The last day and night of the revolution I spent in Kiev at Independence Square [in the center of the city where the protesters had set up a massive tent city]. It was a cold night with lots of rain and snow, but I wanted to see everything with my own eyes. I liked the graffiti. Some was really serious, like “Take your hands off our country.” Some was funny: “I’m young and beautiful, let’s save Ukraine together.”
Q: What’s happening in Ukraine now? Has anything changed?
A: It’s only been months since [Viktor] Yuschenko became the president. It’s a fact, though, that more and more people are disappointed with Yuschenko and his policies. Lots of words and few actions. … A bad sign is that the new government decided at first to think about themselves and only then about the people. They buy real estate, expensive cars, land. There has been a scandal about Andrey Yuschenko [the 19-year-old son of the president] who drives one of the most expensive cars in Ukraine, who’s got an apartment in the center of Kiev and his cell phone is made of platinum.
Q: What do Ukrainians think about the United States?
A: Some people, mostly the elderly, are against the States. Young people are open to everything new.
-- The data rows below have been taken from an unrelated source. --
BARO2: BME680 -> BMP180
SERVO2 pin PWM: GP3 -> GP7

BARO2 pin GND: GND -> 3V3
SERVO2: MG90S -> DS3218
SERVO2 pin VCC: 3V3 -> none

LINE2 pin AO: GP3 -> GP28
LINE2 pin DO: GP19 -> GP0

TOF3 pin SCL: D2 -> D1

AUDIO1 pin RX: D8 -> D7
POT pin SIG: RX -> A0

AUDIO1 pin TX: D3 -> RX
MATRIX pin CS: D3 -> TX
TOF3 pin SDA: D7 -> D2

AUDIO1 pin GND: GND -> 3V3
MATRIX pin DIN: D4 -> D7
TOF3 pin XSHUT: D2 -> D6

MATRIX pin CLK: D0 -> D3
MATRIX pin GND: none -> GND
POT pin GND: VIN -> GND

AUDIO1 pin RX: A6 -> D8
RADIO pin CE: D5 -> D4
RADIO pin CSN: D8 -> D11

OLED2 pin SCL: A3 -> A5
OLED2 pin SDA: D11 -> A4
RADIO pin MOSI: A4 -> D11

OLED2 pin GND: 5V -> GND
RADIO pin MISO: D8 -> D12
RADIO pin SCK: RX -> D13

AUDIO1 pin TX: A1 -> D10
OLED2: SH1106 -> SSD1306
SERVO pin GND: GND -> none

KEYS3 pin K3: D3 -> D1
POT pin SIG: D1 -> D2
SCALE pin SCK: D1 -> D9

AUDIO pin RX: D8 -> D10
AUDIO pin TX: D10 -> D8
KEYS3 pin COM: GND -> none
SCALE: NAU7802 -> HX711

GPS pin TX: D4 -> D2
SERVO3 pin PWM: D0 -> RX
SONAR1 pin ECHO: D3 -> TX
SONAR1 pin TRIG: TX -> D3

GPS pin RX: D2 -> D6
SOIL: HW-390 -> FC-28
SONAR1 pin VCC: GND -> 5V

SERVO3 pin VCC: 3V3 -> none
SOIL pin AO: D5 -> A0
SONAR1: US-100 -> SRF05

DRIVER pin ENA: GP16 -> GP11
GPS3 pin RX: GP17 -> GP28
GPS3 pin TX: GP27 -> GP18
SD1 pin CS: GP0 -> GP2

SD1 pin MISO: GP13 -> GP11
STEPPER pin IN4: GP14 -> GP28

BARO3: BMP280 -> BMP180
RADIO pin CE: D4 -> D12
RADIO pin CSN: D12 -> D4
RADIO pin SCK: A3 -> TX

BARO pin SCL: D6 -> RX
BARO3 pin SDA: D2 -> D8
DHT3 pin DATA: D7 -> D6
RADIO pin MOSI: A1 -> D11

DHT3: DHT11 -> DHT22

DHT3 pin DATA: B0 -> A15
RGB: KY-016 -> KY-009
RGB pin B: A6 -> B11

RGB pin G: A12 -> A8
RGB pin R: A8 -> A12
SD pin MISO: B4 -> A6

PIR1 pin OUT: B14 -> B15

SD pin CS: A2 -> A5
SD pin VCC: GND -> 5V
A lot of them would like to emigrate – not necessarily to the U.S. It’s hard to say anything about your president, though, without sarcasm. I’m very sorry, but I’ve never seen a single Ukrainian who would say good things about George Bush. There is a certain image of him: not smart. He does something before thinking about it. This doesn’t mean the Ukrainian people think bad things about the Americans. They think that Americans are very poor to have Bush as the president. They don’t believe in American democracy with Bush. I can’t discuss American democracy, though. I’ve never been to the country.
Q: What do you think about Ukraine’s prospects of joining the European Union?
A: No one wants to see us in their country. The emigration of young people is a great problem. If it continues Ukraine will be a country of only old people. … We have a lot of work to do here. Human rights are not followed here in most cases. We don’t think about poor and disabled people. Bribery is still flourishing. Corruption is everywhere. Most people pay bribes to enter a university. Professors take money from students to build houses, buy cars. You will not get good medical care if you don’t give anything to a doctor. If you want to start a business here you will have to bribe a lot of officials. I don’t want you to think that everybody takes bribes. But the thing is, those who do are not afraid of being caught.
Q: Are there more tourists in Ukraine since visa restrictions have been relaxed?
A: There are many more, at least here in western Ukraine. I’m really glad about this. Ukrainians get to find out more about other cultures and get to share our unique traditions and customs. … Uzhgorod is not a big city and sometimes it’s a problem even for me to walk down the street because of my long hair and bright clothes. But I’m not alone anymore. Young people here are as cool as anywhere in the world. The nature is very beautiful here, though our people don’t seem to care about what they have. Every day I see people throwing garbage everywhere. Well, every country has problems. If you come here, you’ll never regret it.
Q: Do young Ukrainians have much hope for the future?
A: Most of the young people say there is no future at all. They can’t get good education, can’t find good jobs. Sometimes I think the same. I must say that we’ve got several lost generations. Young people still drink and smoke too much. There is little reason to be smart, talented or healthy. … Most people are afraid of doing something.
Though I would love to go to the U.S., I don’t think I will ever do that. I’ve got a dream, and I want to make it come true here.